Bob Stein has long been in the vanguard: immersed in radical politics as a young man, he grew into one of the founding fathers of new media. He’s wondering what sorts of new rituals and traditions might emerge as society expands to include increasing numbers of people in their eighties and nineties.

Why you should listen

Until his early 30's, Bob Stein was a full-time radical activist. In 1981, he spent a year researching and writing a paper for Encyclopedia Britannica -- "EB and the Intellectual Tools of the Future" -- and he has been involved in electronic publishing ever since. In 1984 he founded The Criterion Collection, a critically acclaimed series of definitive films, which included the first supplementary sections and director commentaries and introduced the letterbox format.
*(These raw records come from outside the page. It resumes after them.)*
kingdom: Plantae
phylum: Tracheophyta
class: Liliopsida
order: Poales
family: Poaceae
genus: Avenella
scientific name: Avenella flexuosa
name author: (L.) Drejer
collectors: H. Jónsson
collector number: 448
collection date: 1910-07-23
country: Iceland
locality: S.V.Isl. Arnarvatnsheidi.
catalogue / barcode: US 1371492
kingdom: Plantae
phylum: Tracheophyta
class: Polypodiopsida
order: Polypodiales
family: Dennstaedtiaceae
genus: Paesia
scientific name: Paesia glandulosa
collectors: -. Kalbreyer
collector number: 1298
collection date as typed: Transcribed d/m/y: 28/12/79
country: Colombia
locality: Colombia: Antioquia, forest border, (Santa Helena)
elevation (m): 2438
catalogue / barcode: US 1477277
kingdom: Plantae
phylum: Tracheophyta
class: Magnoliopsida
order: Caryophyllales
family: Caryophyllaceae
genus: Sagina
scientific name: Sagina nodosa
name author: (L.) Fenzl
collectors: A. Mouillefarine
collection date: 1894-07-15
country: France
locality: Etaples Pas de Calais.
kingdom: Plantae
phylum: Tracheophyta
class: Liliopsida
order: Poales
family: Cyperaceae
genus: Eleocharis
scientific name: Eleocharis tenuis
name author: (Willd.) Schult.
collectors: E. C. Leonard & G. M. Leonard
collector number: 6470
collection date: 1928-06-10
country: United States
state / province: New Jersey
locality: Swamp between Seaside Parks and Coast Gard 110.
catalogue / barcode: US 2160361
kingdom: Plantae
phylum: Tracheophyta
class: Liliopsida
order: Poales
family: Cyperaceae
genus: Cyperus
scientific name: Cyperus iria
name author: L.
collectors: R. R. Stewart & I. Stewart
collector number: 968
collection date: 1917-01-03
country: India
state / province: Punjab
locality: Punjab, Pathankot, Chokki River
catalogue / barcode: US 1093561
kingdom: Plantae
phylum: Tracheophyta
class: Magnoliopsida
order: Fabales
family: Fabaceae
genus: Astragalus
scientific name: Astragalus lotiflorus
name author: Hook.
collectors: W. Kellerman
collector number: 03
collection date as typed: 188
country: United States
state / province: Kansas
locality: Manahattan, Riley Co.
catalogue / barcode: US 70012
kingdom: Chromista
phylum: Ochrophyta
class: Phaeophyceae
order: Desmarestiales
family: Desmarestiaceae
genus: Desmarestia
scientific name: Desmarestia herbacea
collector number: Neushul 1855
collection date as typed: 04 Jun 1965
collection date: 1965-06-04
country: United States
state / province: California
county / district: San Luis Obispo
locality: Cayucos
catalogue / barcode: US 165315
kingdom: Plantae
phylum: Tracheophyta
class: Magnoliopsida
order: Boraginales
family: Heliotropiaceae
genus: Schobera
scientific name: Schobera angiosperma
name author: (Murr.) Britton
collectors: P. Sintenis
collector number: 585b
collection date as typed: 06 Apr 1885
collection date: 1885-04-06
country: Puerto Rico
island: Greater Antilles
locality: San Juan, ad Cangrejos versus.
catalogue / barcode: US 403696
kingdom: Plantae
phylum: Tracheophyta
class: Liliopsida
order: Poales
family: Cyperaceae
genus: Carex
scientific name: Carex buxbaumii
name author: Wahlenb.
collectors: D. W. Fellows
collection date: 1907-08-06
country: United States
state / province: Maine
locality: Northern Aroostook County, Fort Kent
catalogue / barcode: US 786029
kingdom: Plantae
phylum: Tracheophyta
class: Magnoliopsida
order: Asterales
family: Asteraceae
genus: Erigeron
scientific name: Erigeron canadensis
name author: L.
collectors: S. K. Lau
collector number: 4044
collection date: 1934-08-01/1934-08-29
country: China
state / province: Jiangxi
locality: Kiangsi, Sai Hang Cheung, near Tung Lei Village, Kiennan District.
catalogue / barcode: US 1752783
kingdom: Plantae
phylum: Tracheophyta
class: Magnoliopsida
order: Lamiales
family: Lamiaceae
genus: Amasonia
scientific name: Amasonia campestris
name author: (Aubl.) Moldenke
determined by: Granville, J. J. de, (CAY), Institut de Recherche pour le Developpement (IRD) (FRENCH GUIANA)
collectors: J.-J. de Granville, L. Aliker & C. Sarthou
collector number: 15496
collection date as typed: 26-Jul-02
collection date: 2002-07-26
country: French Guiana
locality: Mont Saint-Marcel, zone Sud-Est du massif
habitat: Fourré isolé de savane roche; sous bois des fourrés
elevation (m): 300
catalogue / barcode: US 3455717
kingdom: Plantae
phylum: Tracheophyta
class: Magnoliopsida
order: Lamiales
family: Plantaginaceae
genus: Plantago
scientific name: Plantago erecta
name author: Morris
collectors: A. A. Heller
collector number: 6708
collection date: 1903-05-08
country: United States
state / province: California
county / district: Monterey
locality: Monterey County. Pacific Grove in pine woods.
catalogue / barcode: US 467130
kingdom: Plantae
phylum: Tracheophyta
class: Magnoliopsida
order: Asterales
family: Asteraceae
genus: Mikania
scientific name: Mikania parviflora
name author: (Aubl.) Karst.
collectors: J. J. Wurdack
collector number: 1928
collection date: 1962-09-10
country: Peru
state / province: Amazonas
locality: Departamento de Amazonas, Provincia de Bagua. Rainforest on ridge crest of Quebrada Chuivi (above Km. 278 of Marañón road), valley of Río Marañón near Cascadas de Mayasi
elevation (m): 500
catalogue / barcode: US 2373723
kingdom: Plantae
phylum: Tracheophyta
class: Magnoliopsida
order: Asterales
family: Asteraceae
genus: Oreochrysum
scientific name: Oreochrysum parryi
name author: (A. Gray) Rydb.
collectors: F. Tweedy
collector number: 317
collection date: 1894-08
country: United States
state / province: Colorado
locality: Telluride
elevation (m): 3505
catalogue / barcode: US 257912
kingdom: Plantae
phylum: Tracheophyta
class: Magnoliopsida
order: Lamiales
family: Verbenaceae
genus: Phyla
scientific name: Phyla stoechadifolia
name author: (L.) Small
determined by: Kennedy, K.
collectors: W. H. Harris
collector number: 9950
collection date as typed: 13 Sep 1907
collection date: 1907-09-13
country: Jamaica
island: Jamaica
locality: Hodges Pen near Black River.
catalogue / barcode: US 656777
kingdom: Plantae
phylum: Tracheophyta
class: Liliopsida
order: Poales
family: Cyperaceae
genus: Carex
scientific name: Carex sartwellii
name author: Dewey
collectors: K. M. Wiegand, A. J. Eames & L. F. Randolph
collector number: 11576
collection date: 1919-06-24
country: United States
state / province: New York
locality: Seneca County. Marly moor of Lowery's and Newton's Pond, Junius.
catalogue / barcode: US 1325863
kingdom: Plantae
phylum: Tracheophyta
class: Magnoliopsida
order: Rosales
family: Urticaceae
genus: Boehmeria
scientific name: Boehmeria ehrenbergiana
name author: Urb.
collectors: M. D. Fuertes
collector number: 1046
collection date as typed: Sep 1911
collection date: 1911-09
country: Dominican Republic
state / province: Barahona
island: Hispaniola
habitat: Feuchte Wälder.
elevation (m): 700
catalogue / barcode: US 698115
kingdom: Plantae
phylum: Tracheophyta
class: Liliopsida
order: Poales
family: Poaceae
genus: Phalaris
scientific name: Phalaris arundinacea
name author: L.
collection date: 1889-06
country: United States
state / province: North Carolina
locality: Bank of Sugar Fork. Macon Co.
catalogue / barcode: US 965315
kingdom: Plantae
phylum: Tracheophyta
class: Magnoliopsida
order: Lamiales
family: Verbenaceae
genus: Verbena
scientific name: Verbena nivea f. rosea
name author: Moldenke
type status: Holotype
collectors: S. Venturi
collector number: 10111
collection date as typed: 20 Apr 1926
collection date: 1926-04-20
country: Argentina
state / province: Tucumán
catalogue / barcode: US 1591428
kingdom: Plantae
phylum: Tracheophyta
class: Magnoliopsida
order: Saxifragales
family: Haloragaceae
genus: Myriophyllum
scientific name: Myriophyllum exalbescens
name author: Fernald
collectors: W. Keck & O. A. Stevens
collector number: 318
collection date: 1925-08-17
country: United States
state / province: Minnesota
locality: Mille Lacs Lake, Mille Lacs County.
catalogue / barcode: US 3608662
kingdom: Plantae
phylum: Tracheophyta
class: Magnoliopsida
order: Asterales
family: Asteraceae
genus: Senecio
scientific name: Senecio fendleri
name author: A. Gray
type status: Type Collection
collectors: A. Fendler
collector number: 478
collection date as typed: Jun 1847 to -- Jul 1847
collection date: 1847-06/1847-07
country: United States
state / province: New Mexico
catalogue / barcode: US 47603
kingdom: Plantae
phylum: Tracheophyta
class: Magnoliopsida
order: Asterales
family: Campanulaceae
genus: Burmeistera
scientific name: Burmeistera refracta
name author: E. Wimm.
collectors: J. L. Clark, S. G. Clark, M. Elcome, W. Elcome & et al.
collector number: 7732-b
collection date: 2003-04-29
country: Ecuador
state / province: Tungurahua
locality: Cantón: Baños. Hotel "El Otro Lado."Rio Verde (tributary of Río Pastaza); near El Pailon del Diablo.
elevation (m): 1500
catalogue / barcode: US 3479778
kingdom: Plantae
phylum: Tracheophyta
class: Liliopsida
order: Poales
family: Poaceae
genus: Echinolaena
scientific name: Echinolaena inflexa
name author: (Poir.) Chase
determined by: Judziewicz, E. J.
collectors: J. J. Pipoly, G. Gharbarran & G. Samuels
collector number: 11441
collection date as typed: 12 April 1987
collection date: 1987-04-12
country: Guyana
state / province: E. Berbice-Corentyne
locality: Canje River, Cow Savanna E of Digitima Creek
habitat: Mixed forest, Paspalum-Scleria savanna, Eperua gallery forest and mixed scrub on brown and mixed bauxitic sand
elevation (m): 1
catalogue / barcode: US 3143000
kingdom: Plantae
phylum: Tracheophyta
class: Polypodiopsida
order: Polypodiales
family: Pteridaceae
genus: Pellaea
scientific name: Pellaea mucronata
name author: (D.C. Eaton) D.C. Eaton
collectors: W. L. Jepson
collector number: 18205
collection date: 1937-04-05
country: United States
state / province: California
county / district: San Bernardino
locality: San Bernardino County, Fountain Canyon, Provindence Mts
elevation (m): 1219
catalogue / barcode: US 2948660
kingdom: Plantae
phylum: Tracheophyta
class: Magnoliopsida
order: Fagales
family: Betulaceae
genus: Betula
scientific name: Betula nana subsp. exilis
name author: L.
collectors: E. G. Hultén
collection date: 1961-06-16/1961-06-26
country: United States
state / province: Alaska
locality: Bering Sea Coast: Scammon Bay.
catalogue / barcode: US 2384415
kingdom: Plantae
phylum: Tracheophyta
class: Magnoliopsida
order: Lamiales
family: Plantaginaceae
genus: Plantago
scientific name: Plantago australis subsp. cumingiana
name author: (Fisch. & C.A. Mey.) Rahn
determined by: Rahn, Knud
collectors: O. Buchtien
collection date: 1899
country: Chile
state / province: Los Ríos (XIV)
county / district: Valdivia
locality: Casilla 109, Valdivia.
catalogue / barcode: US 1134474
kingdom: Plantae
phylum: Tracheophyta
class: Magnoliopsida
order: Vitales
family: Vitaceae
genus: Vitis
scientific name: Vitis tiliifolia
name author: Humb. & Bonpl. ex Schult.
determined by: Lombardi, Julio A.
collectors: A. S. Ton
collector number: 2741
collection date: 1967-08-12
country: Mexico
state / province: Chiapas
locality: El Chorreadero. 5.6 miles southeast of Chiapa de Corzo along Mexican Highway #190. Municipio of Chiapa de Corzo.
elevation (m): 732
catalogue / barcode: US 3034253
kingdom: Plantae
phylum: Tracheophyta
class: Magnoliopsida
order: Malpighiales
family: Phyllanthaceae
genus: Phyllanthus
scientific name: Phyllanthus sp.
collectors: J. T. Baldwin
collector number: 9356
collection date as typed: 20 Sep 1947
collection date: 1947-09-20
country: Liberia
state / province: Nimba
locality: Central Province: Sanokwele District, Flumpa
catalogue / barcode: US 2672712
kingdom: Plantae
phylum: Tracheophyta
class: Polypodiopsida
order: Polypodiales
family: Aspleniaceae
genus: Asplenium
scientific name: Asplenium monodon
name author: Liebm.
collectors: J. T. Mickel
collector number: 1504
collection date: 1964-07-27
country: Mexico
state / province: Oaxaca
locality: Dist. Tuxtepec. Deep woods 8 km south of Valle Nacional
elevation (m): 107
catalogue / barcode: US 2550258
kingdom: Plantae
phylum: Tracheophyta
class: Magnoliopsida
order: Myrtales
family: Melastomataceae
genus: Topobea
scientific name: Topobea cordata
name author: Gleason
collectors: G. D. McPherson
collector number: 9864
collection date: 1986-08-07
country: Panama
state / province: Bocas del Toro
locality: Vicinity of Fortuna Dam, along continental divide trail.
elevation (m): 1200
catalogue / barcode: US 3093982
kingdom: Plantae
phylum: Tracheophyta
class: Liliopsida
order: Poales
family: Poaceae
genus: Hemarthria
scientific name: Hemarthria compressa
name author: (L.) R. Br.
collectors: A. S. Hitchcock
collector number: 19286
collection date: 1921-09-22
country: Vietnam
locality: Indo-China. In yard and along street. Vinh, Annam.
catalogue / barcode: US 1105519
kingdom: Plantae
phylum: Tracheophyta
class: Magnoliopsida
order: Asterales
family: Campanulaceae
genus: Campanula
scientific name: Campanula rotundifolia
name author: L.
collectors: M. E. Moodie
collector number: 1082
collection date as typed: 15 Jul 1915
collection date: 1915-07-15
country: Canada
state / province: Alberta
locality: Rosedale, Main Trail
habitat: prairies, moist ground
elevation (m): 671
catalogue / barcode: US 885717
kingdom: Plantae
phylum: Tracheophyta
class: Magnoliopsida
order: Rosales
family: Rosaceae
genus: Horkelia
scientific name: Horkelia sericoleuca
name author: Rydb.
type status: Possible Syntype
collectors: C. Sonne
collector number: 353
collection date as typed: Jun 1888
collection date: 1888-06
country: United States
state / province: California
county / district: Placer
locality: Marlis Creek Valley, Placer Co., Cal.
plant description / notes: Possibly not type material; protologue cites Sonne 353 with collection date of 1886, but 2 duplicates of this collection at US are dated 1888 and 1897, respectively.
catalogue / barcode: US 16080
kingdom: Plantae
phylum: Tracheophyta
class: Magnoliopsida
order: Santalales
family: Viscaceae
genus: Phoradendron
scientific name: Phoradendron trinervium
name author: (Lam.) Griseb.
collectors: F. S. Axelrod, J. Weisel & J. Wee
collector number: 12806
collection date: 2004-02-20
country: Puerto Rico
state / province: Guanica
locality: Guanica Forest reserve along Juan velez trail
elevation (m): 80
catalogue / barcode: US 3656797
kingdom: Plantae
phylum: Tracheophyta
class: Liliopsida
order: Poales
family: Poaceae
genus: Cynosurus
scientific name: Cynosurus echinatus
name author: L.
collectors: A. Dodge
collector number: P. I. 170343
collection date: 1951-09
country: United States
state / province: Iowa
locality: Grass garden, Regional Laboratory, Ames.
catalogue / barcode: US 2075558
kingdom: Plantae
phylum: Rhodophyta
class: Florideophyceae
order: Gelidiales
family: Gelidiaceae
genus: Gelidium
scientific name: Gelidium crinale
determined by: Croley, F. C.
He also founded The Voyager Company, which in 1989 published one of the first commercial CD-ROMs, "The CD Companion to Beethoven's Ninth Symphony." In 1992 Voyager published the first electronic books, including Douglas Adams's Hitchhikers Guide to the Galaxy and Michael Crichton's Jurassic Park. In 2004 The MacArthur Foundation provided a generous grant with which Stein founded the Institute for the Future of the Book, a small think and do tank aimed at exploring and influencing the evolution of new forms of intellectual expression. In 2005, the Institute published the first "networked books," which an important milestone in the shift to social reading and writing as discourse moves from pages to screens. After waiting 25 years, since he saw the first public demo of VR, Stein is currently working on a platform to present music and art performance in a shared social space.